Рассматриваемые нами функции не существуют изолированно, их взаимосвязи подчеркивают значимость исследуемого мотива в тексте. Табуированное с давних пор переодевание женщины в мужчину и наоборот определяет ряд смысловых доминант произведения В. С. Пикуля «Пером и шпагой»: культурно-историческую, маркирующую галантный век с его эротико-игровыми аспектами, политическую (или, точнее, шпионскую) и психологическую. Эти функции взаимодействуют друг с другом, создавая особое игровое пространство романа о судьбах дипломатов, шпионов и авантюристов. Маскарадное переодевание в женское платье на празднике в ратуше сыграло значимую роль в судьбе героя: кавалер де Эон был замечен всемогущей фавориткой Людовика XV – мадам Помпадур. Несмотря на то, что автор уточняет: данный случай скорее всего легенда, – внимание к этой истории оказывается необходимым, так как именно это шуточное переодевание приведет героя в мир «секретной дипломатии» [2, с. 41]. Таким образом, в тексте наблюдается трансформация культурно-исторической (социально-культурной) функции переодевания (безусловно, маскарад – неотъемлемый компонент культуры XVIII века), которая определяла лишь частный эпизод в жизни героя, в политическую (в данном случае – в шпионскую), связанную с судьбами государств.
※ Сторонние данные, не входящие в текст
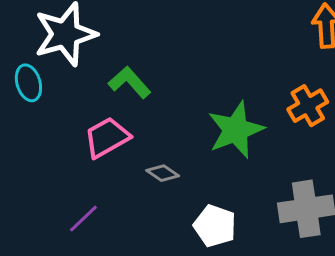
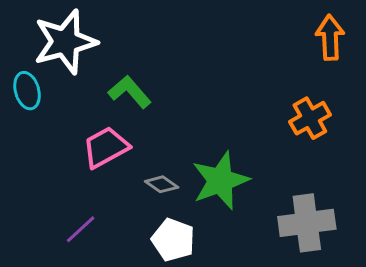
green star: (236, 130) -> (220, 181), moved
white pentagon: (215, 226) -> (173, 240), moved

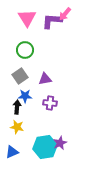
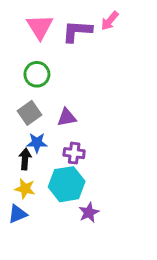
pink arrow: (65, 14) -> (110, 21), moved
cyan hexagon: (45, 147) -> (67, 184), moved
blue triangle: (12, 152) -> (18, 214), moved

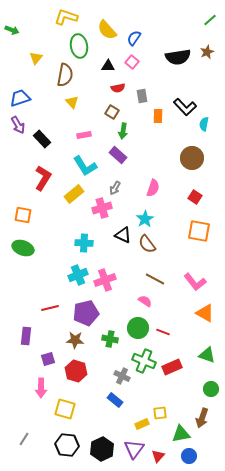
Нетрудно убедиться, что мотив переодевания, как сущностный для понимания авторской концепции смысловой элемент, играет важную роль в историческом романе ХХ века, иногда даже формируя определенное маскарадно-игровое пространство произведения, например, в «Емельяне Пугачеве» В. Я. Шишкова. Рассмотренные нами примеры позволяют выделить ряд функций, которые выполняет переодевание в исторических романах ХХ века. Во-первых, следует говорить о социально-культурной роли, обусловленной особенностями конкретной эпохи. Костюм является важнейшей составляющей культуры нации, поэтому смена одежды, тем более в государственном масштабе, несет новые социально-культурные ориентиры. Особенно это характерно для романов о петровской эпохе. Вытесняя атрибуты сословной иерархии, например горлатную шапку, иноземное платье временно нивелирует социальные различия (костюм одинаково непривычен и для боярина Буйносова, и для крестьянина Бровкина) и открывает широкие возможности для «продвижения» талантливых людей, невзирая на их социальный статус. Как особую разновидность социально-культурной функции можно отметить маскарадную, знаковую и для эпохи Петра, и для всего XVIII века.
Во-вторых, необходимо отметить тесно связанную с первой, но в силу своей важности самостоятельную, на наш взгляд, политическую (или «стратегическую») функцию. Переодевание становится в ряде случаев ключевым моментом в борьбе за власть, потому что удачно выбранная костюмная «маска» обеспечивает успешность политического хода.
Наконец, на личностном уровне переодевание выполняет психологическую функцию, становясь основой для идентификации самого человека и его окружения в системе «свой – чужой».